I squeezed the sack I had offered to the seller tightly. "The price is not even half the normal price." I tried to negotiate. Rationalizing the irrational.

"Normal prices are only for normal people," he replied angrily.

No matter how much I heard it, the word normal was always foreign to my tongue. I didn't feel like Earth was my place, even though my mother was human like them. Little by little, my hatred for Earth grew until all I wanted was to get out of here. Especially for one thing: marriage.

The old man stared at me for a long time with his eyebrows raised high. I reflexively pulled my hood to cover my face and my mother's scarf to cover my mouth.

"I see you too often here.
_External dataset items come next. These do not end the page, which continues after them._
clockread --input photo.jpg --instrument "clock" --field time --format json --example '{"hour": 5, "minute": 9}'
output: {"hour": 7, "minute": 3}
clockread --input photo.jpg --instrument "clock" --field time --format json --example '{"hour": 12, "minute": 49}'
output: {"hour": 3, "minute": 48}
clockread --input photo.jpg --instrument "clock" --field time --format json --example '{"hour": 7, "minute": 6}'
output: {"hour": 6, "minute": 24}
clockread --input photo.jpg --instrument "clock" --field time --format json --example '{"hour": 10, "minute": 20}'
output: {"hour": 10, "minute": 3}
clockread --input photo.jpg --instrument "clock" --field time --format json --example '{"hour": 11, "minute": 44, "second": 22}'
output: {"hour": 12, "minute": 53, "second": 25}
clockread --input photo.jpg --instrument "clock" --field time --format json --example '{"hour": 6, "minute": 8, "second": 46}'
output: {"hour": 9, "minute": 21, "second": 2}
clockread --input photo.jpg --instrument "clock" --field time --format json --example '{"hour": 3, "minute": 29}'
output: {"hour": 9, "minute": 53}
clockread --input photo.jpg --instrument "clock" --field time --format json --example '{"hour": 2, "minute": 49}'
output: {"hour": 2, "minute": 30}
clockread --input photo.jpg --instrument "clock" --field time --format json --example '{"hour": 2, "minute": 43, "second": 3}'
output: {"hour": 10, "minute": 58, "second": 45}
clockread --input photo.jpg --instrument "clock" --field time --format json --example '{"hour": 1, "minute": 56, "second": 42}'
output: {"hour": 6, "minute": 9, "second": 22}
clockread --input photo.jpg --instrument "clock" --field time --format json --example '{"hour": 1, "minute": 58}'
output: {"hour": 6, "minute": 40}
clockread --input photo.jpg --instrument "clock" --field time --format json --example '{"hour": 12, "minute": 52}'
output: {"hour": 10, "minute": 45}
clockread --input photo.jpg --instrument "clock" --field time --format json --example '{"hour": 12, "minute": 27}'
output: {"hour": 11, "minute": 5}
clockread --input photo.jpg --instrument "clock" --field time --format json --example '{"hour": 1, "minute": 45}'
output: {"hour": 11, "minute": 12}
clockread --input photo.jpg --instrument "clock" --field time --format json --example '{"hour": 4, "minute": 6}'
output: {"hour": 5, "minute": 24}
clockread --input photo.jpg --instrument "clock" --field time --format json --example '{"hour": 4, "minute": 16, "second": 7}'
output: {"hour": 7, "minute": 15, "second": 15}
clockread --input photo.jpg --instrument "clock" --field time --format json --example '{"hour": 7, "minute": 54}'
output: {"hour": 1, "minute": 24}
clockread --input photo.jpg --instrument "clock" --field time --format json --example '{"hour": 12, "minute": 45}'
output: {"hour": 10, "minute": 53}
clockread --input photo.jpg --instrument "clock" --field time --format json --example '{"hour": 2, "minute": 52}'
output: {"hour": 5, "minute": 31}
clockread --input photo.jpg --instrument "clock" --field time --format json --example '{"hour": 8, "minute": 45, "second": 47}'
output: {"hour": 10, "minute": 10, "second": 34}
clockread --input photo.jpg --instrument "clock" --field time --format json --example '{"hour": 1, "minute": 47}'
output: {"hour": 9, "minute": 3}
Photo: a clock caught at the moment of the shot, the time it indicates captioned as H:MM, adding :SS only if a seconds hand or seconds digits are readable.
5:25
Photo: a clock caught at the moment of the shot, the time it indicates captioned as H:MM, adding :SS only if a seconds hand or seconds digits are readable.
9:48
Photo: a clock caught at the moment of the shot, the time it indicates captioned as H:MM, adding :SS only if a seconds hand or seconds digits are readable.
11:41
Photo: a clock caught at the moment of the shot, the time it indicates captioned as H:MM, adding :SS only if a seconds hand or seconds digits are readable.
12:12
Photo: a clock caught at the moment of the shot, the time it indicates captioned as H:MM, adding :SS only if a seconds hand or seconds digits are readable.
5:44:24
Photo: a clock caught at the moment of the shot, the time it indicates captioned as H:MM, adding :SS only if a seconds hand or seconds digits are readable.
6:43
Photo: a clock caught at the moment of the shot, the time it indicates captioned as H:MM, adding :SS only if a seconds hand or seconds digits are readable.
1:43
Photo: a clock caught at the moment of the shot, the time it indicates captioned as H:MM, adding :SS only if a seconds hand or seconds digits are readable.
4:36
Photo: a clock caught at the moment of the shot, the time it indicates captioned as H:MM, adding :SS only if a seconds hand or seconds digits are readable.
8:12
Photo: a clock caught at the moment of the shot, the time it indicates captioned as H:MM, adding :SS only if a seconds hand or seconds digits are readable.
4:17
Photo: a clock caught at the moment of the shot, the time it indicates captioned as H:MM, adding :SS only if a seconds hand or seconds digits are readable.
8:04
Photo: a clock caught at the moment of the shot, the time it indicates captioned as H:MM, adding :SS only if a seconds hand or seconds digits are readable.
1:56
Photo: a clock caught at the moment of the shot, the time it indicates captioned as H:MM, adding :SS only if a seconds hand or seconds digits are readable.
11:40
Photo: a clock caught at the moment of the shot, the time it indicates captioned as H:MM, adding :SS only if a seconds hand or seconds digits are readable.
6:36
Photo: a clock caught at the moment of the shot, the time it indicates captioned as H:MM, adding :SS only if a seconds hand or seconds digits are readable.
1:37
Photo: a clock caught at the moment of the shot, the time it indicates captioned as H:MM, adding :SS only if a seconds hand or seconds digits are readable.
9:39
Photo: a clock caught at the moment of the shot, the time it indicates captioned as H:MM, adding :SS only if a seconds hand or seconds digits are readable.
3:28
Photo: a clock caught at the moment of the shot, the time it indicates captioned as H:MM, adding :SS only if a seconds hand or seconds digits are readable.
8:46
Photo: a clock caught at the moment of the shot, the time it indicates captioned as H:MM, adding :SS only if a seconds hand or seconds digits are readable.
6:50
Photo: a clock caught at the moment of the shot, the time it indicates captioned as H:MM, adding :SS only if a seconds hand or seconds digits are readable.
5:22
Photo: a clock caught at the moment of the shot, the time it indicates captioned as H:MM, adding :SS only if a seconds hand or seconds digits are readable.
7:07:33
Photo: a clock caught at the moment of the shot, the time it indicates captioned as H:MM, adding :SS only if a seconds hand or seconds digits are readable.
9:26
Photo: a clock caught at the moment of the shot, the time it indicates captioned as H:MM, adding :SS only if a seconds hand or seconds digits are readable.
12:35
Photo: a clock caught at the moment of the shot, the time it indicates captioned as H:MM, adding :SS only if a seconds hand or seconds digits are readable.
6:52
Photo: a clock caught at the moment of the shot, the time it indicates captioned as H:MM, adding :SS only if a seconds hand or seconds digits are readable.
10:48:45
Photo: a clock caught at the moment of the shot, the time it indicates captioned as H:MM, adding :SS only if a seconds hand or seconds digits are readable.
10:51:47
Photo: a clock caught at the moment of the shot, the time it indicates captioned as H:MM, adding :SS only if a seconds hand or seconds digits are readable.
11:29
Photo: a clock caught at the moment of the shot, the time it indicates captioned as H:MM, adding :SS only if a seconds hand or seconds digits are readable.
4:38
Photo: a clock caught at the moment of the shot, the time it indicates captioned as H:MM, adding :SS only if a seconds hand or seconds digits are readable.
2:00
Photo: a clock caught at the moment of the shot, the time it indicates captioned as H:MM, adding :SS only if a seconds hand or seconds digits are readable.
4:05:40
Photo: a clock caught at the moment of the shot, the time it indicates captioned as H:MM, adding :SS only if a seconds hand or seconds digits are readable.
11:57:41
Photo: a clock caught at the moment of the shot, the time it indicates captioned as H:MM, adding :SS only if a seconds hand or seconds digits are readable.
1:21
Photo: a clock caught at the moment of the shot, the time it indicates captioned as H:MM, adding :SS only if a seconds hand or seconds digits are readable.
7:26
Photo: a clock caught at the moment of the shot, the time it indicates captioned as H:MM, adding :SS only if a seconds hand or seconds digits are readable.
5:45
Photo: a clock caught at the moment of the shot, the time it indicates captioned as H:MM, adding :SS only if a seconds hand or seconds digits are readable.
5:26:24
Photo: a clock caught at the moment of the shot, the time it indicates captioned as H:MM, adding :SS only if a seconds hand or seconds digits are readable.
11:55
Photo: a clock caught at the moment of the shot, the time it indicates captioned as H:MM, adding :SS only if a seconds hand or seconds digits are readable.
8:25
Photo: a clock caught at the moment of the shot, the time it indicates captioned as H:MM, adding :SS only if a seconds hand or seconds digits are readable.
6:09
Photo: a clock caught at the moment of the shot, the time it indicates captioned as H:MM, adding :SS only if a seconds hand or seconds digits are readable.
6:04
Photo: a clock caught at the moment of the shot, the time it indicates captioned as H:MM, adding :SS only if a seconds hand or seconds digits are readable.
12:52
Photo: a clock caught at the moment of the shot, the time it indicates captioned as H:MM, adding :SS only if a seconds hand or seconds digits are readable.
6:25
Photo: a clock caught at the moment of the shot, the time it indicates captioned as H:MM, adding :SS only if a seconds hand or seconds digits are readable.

Why didn't you join the marriage program?" she asked, making me panic. I snatched the coins offered and left my bag of crops and ran as fast as lightning.

With the decline in the population of blue-skinned aliens because of an unknown plague that eliminated women to the point of zero, the government on earth agreed to exchange women who had entered adulthood for food and energy.

Prostitution was no longer taboo. The women had been there since morning. Standing on the side of the road in clothes that left no room for imagination. But what the government did sounded very cruel to my ears.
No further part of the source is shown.